Christopher E. Nelson September 2009
There’s a misconception, Melissa Jones Sarle says, that riding a horse is simply staying atop an animal as it does all the work. There’s so much more to it. “It’s sophisticated muscle control and a lot of eye-hand coordination,” she says, adding that riders use each arm independently along with their legs, ankles, heels and other body parts in a nuanced communication.
“It’s not just kicking (the horse) and pulling (reins). Riding requires a lot of physical control, but I think it also requires a lot of emotional empathy. You know, you have to be kind to a horse to get it to perform for you.”
Melissa has performed with horses as a professional rider and trainer in the hunter/jumper world since 1995. She has competed with success, including winning the $40,000 Footings Unlimited Grand Prix at Commonwealth Park in Culpeper, Virginia, in July of 2007. For the most part, since September of 2006, though, she has owned and operated Paramount Show Stables in Raleigh, where she and her staff have about 20 students and 21 horses in a full training program.
The Paramount Show Stables approach includes instruction in hunter/jumper and dressage in preparation for a “fairly high level” of shows, Melissa says. Riders are trained individually, not in groups, and the owner or trainer rides the horse five days a week. “They’re not just getting lessons in how to ride a horse. We’re teaching the horse to behave better, and then we’re teaching them how to better ride the horse.”
Melissa’s affinity for horses goes back to the age of 9, she says, though she’s always been the outdoorsy, athletic type and “wild about animals.” As a young child, she was not allowed to have a pet – “They weren’t trying to be mean, it just wasn’t part of their lifestyle,” she says of her parents – though eventually she had gerbils (one at a time and in the basement) and a cat with a bad attitude.
Her older sister has more of an artistic bent and Melissa gravitated toward athletics, partly, she says, as a means of asserting her individuality.
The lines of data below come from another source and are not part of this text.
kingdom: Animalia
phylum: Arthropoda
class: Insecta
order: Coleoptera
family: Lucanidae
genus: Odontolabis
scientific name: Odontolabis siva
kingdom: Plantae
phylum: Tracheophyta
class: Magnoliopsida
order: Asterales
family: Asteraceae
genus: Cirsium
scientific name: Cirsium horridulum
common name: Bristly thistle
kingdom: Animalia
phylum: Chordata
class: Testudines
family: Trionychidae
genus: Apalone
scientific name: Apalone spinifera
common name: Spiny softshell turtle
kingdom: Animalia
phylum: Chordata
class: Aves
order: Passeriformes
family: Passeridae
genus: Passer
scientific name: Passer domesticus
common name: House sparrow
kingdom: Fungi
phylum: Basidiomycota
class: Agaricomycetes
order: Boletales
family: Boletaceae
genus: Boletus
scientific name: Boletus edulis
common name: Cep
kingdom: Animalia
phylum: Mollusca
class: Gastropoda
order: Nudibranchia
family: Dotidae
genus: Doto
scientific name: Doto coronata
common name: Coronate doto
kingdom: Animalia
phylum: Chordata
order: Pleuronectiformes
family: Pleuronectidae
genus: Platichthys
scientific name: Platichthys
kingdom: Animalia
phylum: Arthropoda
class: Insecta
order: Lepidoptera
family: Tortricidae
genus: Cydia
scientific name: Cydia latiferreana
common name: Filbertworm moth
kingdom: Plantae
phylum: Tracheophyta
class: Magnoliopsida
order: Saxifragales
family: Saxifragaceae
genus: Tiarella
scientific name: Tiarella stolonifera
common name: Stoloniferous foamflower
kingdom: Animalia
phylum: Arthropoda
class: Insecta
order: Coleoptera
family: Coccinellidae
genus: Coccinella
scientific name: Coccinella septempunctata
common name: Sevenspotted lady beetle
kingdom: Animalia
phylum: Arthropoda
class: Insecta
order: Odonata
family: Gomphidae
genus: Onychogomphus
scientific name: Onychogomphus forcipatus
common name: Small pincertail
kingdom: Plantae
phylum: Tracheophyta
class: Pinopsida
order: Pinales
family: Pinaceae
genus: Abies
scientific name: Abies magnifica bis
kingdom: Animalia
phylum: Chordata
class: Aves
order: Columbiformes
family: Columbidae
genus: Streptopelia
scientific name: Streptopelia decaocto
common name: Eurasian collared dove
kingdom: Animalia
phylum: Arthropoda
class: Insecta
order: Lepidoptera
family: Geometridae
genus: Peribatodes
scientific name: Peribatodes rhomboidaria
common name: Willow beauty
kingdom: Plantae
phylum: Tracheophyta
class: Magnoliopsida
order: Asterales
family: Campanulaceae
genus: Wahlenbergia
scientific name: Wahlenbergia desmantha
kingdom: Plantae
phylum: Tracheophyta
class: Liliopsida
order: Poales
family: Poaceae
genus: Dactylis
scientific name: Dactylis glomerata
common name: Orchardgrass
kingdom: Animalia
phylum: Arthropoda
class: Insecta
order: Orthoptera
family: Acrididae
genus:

She pursued basketball, track, soccer, ice skating and gymnastics through the years but, to her, nothing is quite like riding a horse.
“It’s like it’s in your core,” she says. “It’s not a job for me. It’s a lifestyle. It’s really all I ever think about. … My husband (an architect) does not have the same affliction.”
When she was 12 and growing up in the small central Massachusetts town of Lunenburg, she got a job cleaning stalls at a local stable in exchange for riding lessons. At 19, as a freshman at Mount Holyoke College, she bought her first horse in partnership with the director of the school’s equestrian program. The program director had free use of a stall, and Melissa was already a trainer, teaching students in the work-study program. “It was not a very good horse,” she says, but in time they sold it at a profit and Melissa bought her own ride.
Today, Melissa has five cats and three dogs in addition to the horses at Paramount, which has covered and open-air riding arenas, two barns, grooming area, tack room and offices on about 11 acres within the city limits off Old Milburnie Road.
Prior to buying Paramount, which has been in operation since 1997, Melissa, now 32, managed a farm in Apex for three years. She came to the Triangle from Camden, SC, where she moved for her first riding and training job after college.
Though she had a plan and was confident in her abilities, she recognized that ownership was a leap. “It was a huge risk,” she says. “Even now, I have a huge mortgage on this place, but I write the check and turn my head. … I would be kidding you if I didn’t say I was scared a lot of the time, but you just push on.”
She admits that those who can afford private riding lessons are less affected by economic downturns, and says travel to shows has fallen a little but her clientele has been steady.
Since she aims to train competitive riders, Melissa doesn’t accept beginning students. Still, younger beginners do better, she says, because they have less fear.
Anyone who’s fit and has reasonable eye-hand coordination can learn to ride, but the best have natural ability, she says. “Because when you’re riding, you’re dealing with a thinking, breathing, living being. It takes something that not everyone has.
“It’s easy enough to learn how to ride, but it’s very difficult and time consuming to learn to ride well.”